Странно... все-таки, чем ему не угодили 64-битные системы? Может попробовать в режиме совместимости...

----------


## Gotlib

Народ, выручайте!
Галку отказа от установки хаспа снимал, один хрен именно вот в такой момент все летит:
ПатчУни.jpg
Операционка Win 7, 32 разрядная, SP1
Платформа 8.2.14.519
Релиз Бух 2_0_25_5

----------


## Gotlib

Народ, выручайте!
Галку отказа от установки хаспа снимал, один хрен именно вот в такой момент все летит:
ПатчУни.jpg
Операционка Win 7, 32 разрядная, SP1
Платформа 8.2.14.519
Релиз Бух 2_0_25_5
Режим - файловый

----------


## RedEyes

> Народ, выручайте!
> Галку отказа от установки хаспа снимал, один хрен именно вот в такой момент все летит:
> ПатчУни.jpg
> Операционка Win 7, 32 разрядная, SP1
> Платформа 8.2.14.519
> Релиз Бух 2_0_25_5
> Режим - файловый


А с какой целью вы данные выгружаете и загружаете?

----------


## Gotlib

> А с какой целью вы данные выгружаете и загружаете?


Банальный перевод с релиза 1.6... на 2.0
База немного "второстепенная", документооборот небольшой - вот по времени и затянули. Ручной перенос не желателен (свои причины) :(

P.S. К вопросу о эмуле - пристал к кадровикам, по ЗУПу вылетов с универсальным кряком пока не выявили. Тут играет, там - нет...

----------


## RedEyes

А по времени перенос сколько занимает? Ну, до момента вылета, сколько от запуска проходит?

----------


## dima4ka_63

> *2dima4ka_63*
> А у Вас эта платформа на какой конфигурации работает? Какая ОС? Стоял ли раньше какой-нить эмуль? Сервер 1С 32-х или 64-битный? :)

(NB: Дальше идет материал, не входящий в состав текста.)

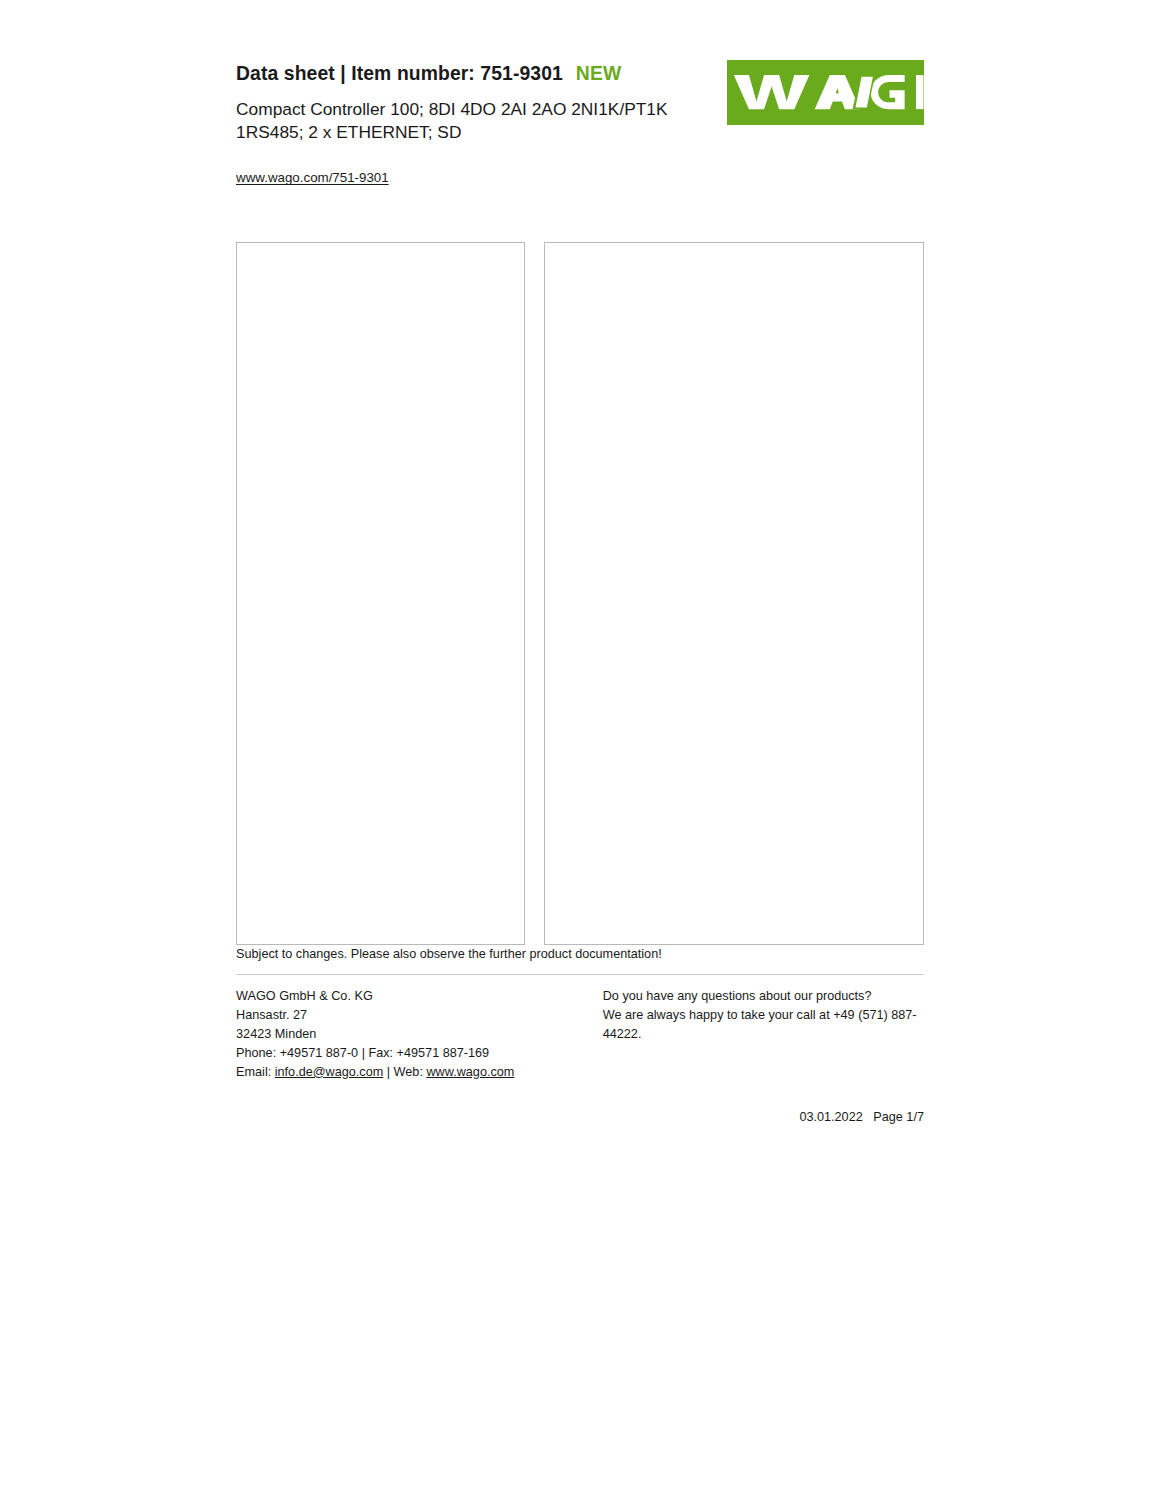Data sheet | Item number: 751-9301 NEW
Compact Controller 100; 8DI 4DO 2AI 2AO 2NI1K/PT1K 1RS485; 2 x ETHERNET; SD
www.wago.com/751-9301
Subject to changes. Please also observe the further product documentation!
WAGO GmbH & Co. KG
Hansastr. 27
32423 Minden
Phone: +49571 887-0 | Fax: +49571 887-169
Email: info.de@wago.com | Web: www.wago.com
Do you have any questions about our products?
We are always happy to take your call at +49 (571) 887-44222.
03.01.2022 Page 1/7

У меня почти на всех стоит ХР, либо сборка, либо лицензионная, и только на 2х есть 7ка, я даже не знаю почему вылетает у вас:confused: потому что не было такой проблемы (надеюсь и не будет:) Серверных нет ни одной! Ну тут даже в темах про патч, можно почитать, народ отписывался кто на какие ставил, мне кажется на всех осях опробовали!

----------


## RedEyes

В режиме совместимости с Windows 7 прожили 2 часа, файловая отвалилась, SQL продолжала работать... щас поставил режим совместимости с Windows XP, посмотрим :)

----------


## Gotlib

> А по времени перенос сколько занимает? Ну, до момента вылета, сколько от запуска проходит?


База небольшая, около 3-5 (трех\пяти) минут.
Самое забавное - вылет именно при этой обработке. Отчеты, перепроведение - срабатывает "на ура", никаких глюков. Умные люди от франчей рекомендовали перебросить данные под ХР, а затем тупо скопировать базу. Так ведь кряк нужен "по немогу"...

----------


## RedEyes

Нда... пичалька. Похоже все таки при каких-то операциях тоже вылетает... у меня базы просто открыты, я в них ниче не делаю, вот в течение часа-двух может работать, а потом вывалиться...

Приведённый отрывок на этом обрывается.